Work required = Revise the listing from the line containing "Rendered at 1500 by 1125 pixels." down through the line containing "list It’s twelve", changing "Identify" to "Detect" and leaving everything else as it is.

Input material =

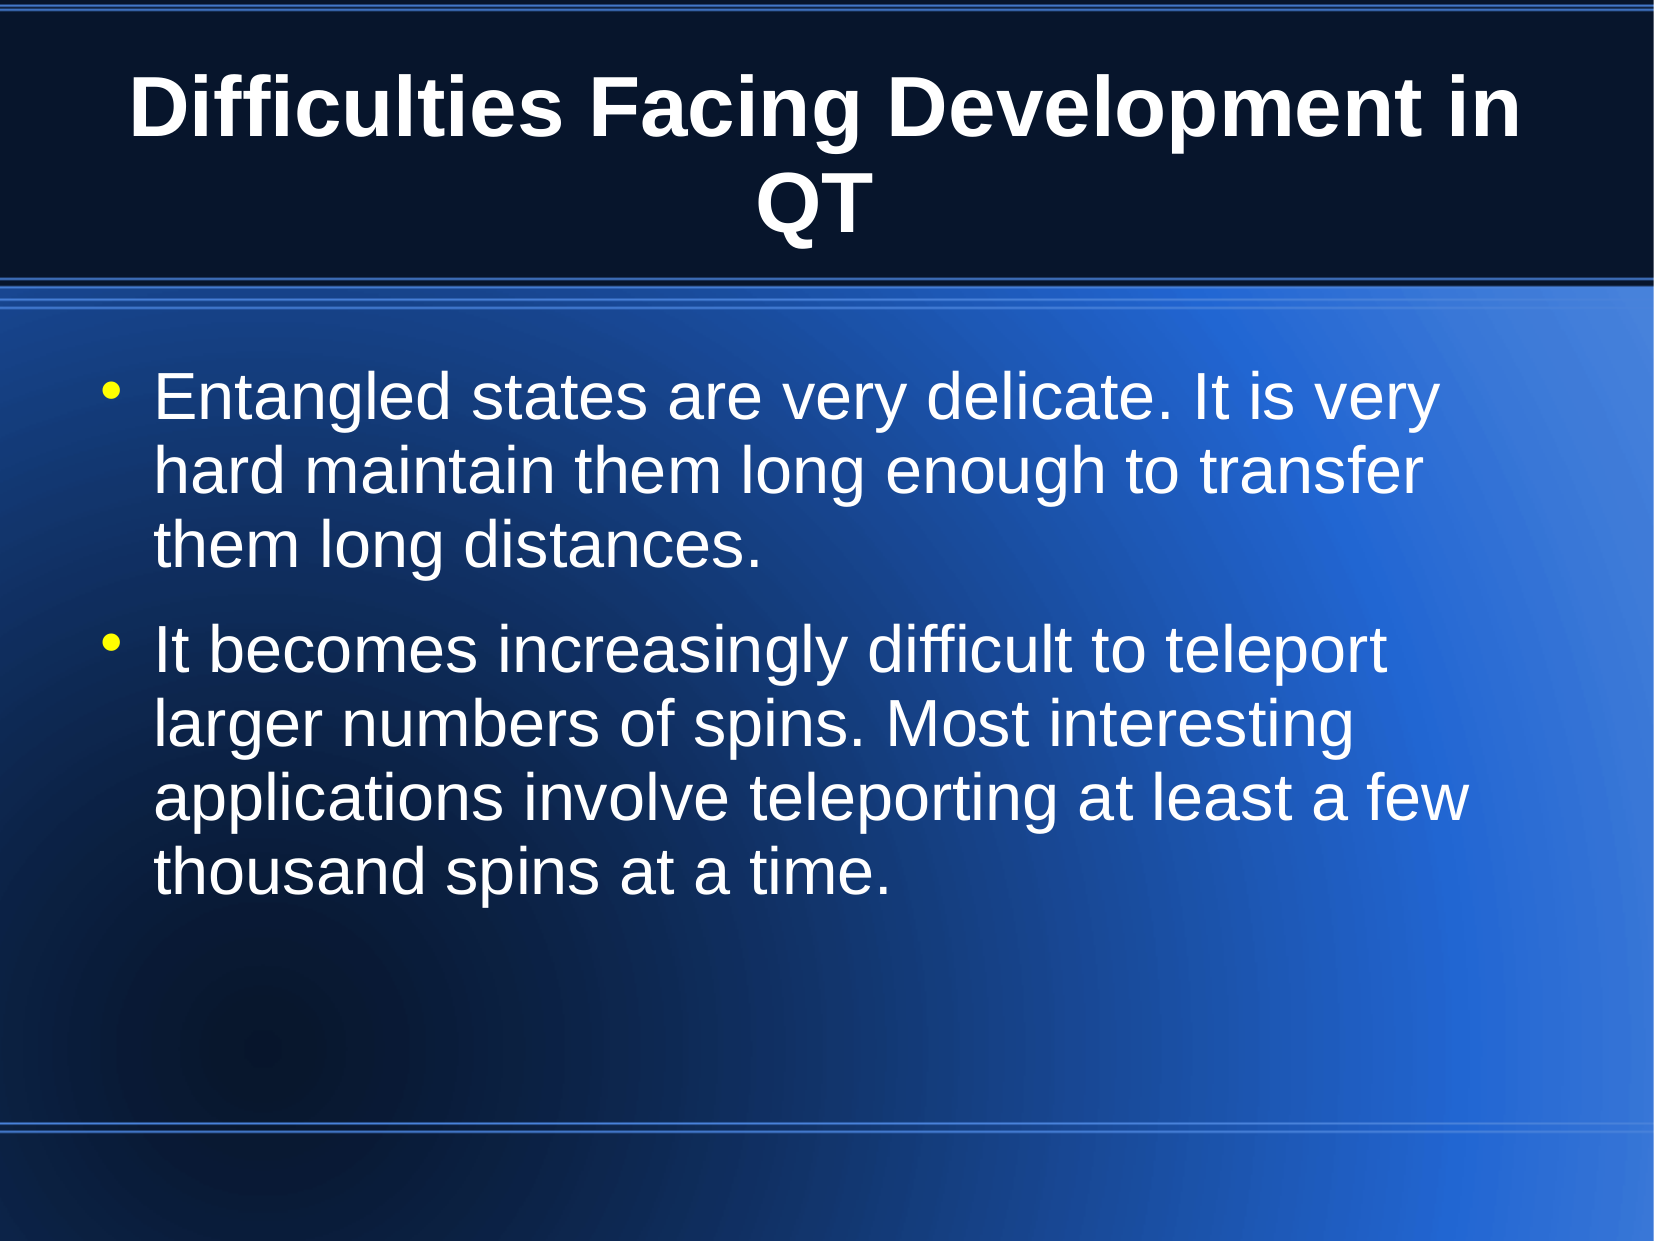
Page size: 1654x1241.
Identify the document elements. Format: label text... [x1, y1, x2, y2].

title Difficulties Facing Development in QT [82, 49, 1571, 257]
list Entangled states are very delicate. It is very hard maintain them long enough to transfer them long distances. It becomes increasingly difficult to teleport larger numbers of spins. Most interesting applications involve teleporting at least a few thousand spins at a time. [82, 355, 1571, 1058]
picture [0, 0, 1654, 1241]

---

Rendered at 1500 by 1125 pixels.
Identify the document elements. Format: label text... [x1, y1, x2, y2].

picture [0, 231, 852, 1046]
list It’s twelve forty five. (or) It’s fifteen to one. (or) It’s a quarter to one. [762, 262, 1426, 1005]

Response below =
Rendered at 1500 by 1125 pixels.
Detect the document elements. Format: label text... [x1, y1, x2, y2].

picture [0, 231, 852, 1046]
list It’s twelve forty five. (or) It’s fifteen to one. (or) It’s a quarter to one. [762, 262, 1426, 1005]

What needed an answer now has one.